## What is required:
Reproduce all of the data below word for word, keeping every line as it appears.

## Data extracts:
BEGIN

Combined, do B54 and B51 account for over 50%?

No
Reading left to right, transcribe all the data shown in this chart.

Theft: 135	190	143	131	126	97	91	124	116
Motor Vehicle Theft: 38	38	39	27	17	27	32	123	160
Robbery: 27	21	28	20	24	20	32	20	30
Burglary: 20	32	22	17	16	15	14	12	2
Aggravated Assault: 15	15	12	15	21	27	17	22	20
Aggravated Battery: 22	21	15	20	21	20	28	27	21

END

## Reply to the task:
Combined, do B54 and B51 account for over 50%?

No
Reading left to right, transcribe all the data shown in this chart.

Theft: 135	190	143	131	126	97	91	124	116
Motor Vehicle Theft: 38	38	39	27	17	27	32	123	160
Robbery: 27	21	28	20	24	20	32	20	30
Burglary: 20	32	22	17	16	15	14	12	2
Aggravated Assault: 15	15	12	15	21	27	17	22	20
Aggravated Battery: 22	21	15	20	21	20	28	27	21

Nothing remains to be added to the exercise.